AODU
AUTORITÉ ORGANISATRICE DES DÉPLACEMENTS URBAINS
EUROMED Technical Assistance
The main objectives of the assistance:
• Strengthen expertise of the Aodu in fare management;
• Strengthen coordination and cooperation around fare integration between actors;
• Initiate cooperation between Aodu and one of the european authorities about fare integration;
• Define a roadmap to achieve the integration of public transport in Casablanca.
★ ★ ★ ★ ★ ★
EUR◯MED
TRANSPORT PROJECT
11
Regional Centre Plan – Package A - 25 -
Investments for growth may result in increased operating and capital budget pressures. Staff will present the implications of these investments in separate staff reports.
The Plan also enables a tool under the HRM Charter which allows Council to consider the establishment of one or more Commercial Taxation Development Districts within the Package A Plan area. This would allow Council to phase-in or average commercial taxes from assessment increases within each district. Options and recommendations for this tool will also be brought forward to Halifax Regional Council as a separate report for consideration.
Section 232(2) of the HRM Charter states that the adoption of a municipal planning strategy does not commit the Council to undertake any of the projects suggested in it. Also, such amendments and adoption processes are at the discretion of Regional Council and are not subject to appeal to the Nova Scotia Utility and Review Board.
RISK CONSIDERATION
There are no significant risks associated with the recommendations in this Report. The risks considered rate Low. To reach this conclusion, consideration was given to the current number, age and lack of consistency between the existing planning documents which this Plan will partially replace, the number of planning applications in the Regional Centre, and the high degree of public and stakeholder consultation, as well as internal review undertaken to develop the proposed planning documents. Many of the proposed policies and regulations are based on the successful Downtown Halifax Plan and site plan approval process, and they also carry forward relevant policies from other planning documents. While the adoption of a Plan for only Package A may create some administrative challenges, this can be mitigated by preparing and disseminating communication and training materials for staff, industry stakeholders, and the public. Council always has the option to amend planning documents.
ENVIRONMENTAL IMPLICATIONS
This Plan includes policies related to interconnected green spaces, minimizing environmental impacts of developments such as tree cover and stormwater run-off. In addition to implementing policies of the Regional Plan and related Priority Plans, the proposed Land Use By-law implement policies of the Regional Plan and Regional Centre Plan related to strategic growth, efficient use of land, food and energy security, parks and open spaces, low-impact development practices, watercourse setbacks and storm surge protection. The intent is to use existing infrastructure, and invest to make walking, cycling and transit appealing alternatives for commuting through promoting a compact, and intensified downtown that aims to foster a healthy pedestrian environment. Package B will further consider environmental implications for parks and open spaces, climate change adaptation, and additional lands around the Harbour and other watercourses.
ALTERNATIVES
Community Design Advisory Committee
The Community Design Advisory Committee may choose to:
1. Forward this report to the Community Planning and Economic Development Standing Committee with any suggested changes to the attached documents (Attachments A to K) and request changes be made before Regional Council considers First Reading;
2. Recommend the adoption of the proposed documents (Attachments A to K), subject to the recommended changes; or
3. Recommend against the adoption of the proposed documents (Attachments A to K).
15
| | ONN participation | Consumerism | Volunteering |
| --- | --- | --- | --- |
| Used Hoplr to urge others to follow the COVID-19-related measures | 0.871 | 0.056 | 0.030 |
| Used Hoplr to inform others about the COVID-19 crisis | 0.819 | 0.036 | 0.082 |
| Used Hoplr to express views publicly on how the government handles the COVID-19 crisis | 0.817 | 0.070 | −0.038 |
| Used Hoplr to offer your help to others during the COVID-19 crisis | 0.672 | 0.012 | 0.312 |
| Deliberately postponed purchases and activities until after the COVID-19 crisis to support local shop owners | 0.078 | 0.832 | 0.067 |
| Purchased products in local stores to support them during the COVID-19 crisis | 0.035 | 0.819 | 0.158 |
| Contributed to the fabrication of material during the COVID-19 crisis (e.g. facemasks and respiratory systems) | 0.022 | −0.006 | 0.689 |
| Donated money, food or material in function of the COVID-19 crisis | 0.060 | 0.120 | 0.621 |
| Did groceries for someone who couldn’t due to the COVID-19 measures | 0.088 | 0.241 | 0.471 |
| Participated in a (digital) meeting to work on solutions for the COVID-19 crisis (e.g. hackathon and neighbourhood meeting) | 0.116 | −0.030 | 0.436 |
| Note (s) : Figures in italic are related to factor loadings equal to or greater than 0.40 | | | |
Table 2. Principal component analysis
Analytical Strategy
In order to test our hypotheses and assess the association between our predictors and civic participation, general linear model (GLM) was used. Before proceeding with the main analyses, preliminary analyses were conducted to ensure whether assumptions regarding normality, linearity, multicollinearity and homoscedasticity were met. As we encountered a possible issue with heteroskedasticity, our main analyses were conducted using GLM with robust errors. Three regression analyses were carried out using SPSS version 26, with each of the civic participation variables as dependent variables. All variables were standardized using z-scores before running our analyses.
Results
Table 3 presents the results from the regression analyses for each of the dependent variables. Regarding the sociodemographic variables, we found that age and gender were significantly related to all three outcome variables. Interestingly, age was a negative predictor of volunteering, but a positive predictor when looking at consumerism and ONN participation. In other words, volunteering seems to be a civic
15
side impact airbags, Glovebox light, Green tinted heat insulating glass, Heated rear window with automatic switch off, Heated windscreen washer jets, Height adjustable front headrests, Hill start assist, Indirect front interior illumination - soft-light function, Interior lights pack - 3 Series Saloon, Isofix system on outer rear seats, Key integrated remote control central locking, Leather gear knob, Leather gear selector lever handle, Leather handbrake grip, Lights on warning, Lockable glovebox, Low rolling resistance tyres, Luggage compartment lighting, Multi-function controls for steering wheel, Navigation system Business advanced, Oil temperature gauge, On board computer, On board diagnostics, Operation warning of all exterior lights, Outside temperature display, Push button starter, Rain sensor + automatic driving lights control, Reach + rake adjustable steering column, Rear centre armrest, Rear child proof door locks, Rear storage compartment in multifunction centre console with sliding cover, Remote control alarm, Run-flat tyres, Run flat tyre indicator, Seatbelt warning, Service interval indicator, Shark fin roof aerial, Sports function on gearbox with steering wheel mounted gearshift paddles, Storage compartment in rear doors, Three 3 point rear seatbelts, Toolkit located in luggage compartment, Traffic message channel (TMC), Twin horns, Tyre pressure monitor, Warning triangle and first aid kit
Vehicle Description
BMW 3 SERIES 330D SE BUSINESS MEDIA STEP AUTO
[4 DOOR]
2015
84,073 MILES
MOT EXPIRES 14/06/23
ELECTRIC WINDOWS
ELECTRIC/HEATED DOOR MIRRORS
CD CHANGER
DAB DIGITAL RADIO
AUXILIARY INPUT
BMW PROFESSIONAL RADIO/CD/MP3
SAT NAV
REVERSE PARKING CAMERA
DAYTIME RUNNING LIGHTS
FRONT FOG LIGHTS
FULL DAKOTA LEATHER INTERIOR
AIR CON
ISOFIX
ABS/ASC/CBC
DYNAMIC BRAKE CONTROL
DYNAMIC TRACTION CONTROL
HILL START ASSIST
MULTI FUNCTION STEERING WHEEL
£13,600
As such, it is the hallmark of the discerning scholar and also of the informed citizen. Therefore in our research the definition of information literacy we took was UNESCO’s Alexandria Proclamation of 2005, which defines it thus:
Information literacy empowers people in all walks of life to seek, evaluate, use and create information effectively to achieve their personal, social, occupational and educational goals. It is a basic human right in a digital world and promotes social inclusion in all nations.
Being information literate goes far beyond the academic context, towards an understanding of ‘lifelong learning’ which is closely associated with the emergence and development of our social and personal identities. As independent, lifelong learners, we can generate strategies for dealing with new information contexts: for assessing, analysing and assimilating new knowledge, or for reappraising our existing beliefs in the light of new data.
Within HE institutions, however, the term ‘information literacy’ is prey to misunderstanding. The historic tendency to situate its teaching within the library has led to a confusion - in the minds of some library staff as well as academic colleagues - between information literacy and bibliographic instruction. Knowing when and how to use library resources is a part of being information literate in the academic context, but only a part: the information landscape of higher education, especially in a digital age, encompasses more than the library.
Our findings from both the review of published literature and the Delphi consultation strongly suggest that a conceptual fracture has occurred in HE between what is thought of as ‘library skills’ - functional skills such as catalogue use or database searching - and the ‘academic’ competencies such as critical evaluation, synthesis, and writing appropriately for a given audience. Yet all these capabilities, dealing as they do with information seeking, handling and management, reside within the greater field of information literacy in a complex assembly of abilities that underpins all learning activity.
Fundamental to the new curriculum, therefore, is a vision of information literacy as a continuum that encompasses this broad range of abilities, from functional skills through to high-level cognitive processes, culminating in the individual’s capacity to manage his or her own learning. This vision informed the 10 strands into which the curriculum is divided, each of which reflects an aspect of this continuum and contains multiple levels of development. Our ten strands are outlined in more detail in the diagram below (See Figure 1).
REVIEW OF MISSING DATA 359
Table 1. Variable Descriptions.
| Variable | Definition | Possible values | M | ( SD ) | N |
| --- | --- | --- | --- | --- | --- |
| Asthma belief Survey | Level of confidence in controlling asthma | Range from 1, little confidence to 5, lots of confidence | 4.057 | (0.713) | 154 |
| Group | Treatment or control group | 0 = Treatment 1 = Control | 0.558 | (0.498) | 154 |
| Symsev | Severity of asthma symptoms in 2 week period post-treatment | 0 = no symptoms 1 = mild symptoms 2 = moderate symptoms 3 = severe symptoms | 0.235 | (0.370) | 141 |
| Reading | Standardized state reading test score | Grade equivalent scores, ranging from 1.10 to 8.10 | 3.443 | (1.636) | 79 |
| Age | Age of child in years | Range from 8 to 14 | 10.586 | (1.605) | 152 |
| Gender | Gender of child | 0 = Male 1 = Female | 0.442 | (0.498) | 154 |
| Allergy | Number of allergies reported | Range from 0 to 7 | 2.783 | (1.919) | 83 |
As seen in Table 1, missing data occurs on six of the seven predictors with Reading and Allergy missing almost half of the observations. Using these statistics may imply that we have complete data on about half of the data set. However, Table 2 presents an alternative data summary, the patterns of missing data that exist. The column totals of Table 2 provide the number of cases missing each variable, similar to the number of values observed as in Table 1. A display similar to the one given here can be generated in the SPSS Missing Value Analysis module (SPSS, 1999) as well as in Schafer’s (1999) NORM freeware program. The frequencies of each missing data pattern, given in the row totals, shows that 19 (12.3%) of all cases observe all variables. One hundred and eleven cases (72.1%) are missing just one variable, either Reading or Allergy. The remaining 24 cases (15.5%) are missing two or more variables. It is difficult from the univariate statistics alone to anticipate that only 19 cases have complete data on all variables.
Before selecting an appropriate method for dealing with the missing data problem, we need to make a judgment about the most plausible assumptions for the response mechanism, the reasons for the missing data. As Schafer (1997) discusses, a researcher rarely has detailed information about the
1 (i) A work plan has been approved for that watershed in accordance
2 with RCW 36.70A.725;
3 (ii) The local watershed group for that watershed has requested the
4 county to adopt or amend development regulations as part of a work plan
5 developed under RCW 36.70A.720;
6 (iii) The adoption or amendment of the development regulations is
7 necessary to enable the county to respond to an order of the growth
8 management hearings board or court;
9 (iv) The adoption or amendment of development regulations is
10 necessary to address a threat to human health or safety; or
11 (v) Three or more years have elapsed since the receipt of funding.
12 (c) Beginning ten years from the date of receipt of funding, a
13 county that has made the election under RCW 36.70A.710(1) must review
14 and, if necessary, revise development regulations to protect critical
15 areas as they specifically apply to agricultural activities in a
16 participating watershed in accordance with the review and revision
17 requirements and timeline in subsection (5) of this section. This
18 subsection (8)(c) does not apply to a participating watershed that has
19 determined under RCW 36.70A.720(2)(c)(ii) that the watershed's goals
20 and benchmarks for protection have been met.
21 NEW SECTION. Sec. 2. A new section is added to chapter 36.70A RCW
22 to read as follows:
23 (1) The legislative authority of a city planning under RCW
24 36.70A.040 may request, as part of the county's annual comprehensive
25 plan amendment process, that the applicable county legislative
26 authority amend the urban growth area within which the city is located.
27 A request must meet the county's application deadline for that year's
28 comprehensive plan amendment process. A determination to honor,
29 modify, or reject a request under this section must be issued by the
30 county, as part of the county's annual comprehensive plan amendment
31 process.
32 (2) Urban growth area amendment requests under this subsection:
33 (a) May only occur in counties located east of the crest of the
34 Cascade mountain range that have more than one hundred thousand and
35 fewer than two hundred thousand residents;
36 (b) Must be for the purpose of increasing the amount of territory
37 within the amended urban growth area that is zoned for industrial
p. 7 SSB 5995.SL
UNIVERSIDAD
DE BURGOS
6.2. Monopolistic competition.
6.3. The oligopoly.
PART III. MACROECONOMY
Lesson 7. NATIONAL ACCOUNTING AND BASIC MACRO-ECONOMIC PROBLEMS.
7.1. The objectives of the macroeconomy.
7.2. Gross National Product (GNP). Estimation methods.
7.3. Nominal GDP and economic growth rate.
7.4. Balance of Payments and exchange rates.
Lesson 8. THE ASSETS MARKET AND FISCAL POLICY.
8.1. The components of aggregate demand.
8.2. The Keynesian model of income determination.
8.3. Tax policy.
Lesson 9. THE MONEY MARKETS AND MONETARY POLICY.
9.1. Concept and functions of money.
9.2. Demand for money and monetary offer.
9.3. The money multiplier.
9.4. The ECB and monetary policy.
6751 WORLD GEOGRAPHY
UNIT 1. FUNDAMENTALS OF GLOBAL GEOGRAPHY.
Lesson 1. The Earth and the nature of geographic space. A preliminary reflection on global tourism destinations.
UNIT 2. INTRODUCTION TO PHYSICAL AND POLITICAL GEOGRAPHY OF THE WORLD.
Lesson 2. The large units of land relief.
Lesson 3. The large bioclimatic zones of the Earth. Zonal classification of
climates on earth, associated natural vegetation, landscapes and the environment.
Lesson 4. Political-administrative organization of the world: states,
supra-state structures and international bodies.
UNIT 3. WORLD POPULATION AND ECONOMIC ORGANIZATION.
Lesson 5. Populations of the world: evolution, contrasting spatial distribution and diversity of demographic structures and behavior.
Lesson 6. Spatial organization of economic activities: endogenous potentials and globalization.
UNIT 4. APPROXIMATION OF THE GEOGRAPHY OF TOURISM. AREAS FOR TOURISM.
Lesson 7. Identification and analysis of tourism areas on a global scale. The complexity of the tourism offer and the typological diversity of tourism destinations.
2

#### Work task:
Here the output must be the lines above from the line with "33 (a) May only" to the line with "Lesson 8. THE", both included, duplicated word for word and nothing else.

#### Result of this exercise:
33 (a) May only occur in counties located east of the crest of the
34 Cascade mountain range that have more than one hundred thousand and
35 fewer than two hundred thousand residents;
36 (b) Must be for the purpose of increasing the amount of territory
37 within the amended urban growth area that is zoned for industrial
p. 7 SSB 5995.SL
UNIVERSIDAD
DE BURGOS
6.2. Monopolistic competition.
6.3. The oligopoly.
PART III. MACROECONOMY
Lesson 7. NATIONAL ACCOUNTING AND BASIC MACRO-ECONOMIC PROBLEMS.
7.1. The objectives of the macroeconomy.
7.2. Gross National Product (GNP). Estimation methods.
7.3. Nominal GDP and economic growth rate.
7.4. Balance of Payments and exchange rates.
Lesson 8. THE ASSETS MARKET AND FISCAL POLICY.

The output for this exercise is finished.